Eigenvalues of linear operators

[LocationX]

Let V be the vector space of all real integrable functions on [0,1] with inner product <f,g>=\int_0^1 f(t)g(t)dt

Three linear operators defined on this space are A=d/dt and B=t and C=1 so that Af=df/dt and Bf=tf and Cf=f

I need to find the eigenvalues of these operators:

For A:
\frac{df}{dt} = \lambdaf
\frac{d ln(f)}{dt} = \lambda
d(ln(f))=\lambda dt+c
f=ce^{\lambda t}

So the eigenvalues for A are continuous and can be any real number.

For B:
tf=\lambda f
\lambda =t

The eigenvalues are the variable t?

For B;
Cf=f=\lambda f
The eigenvalue is 1.

Confused about B.

 

[HallsofIvy]

Let V be the vector space of all real integrable functions on [0,1] with inner product <f,g>=\int_0^1 f(t)g(t)dt

Three linear operators defined on this space are A=d/dt and B=t and C=1 so that Af=df/dt and Bf=tf and Cf=f

I need to find the eigenvalues of these operators:

For A:
\frac{df}{dt} = \lambdaf
\frac{d ln(f)}{dt} = \lambda
d(ln(f))=\lambda dt+c
f=ce^{\lambda t}

So the eigenvalues for A are continuous and can be any real number.

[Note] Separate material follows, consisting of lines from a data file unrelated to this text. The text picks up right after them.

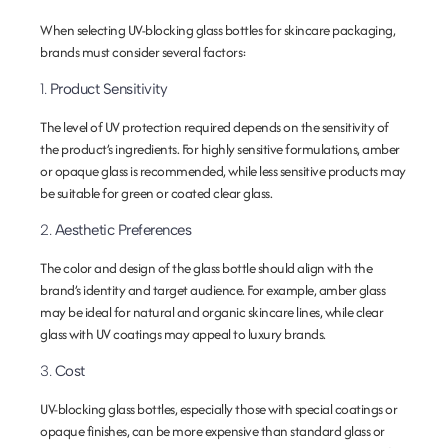
When selecting UV-blocking glass bottles for skincare packaging,
brands must consider several factors:
1.
Product Sensitivity
The level of UV protection required depends on the sensitivity of
the product’s ingredients. For highly sensitive formulations, amber
or opaque glass is recommended, while less sensitive products may
be suitable for green or coated clear glass.
2.
Aesthetic Preferences
The color and design of the glass bottle should align with the
brand’s identity and target audience. For example, amber glass
may be ideal for natural and organic skincare lines, while clear
glass with UV coatings may appeal to luxury brands.
3.
Cost
UV-blocking glass bottles, especially those with special coatings or
opaque finishes, can be more expensive than standard glass or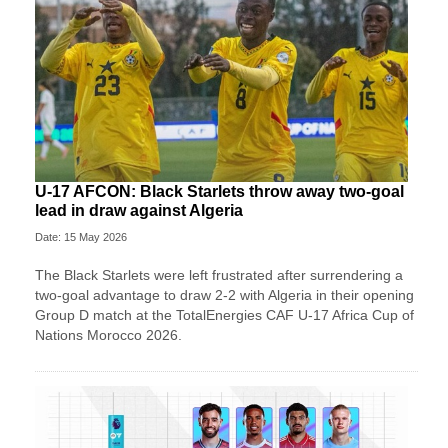
U-17 AFCON: Black Starlets throw away two-goal
lead in draw against Algeria
Date: 15 May 2026
The Black Starlets were left frustrated after surrendering a
two-goal advantage to draw 2-2 with Algeria in their opening
Group D match at the TotalEnergies CAF U-17 Africa Cup of
Nations Morocco 2026.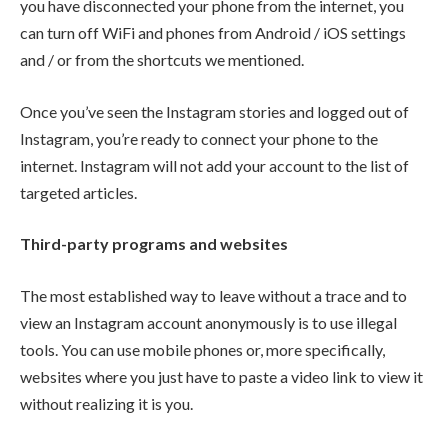
you have disconnected your phone from the internet, you
can turn off WiFi and phones from Android / iOS settings
and / or from the shortcuts we mentioned.
Once you’ve seen the Instagram stories and logged out of
Instagram, you’re ready to connect your phone to the
internet. Instagram will not add your account to the list of
targeted articles.
Third-party programs and websites
The most established way to leave without a trace and to
view an Instagram account anonymously is to use illegal
tools. You can use mobile phones or, more specifically,
websites where you just have to paste a video link to view it
without realizing it is you.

I'm not sure I like the statement "the eigenvalues of A are continuous". What does it mean for a number to be "continuous"? But, yes, every real number is an eigenvalue- the set of eigenvalues is a continuous interval rather than discreet.

For B:
tf=\lambda f
\lambda =t

The eigenvalues are the variable t?

No, eigenvalues are NUMBERS, not variables. tf= \lambda f if and only if f(t)= 0 for all t, the "zero vector". This operator has NO eigenvalues.

For B;
Cf=f=\lambda f
The eigenvalue is 1.

Confused about B.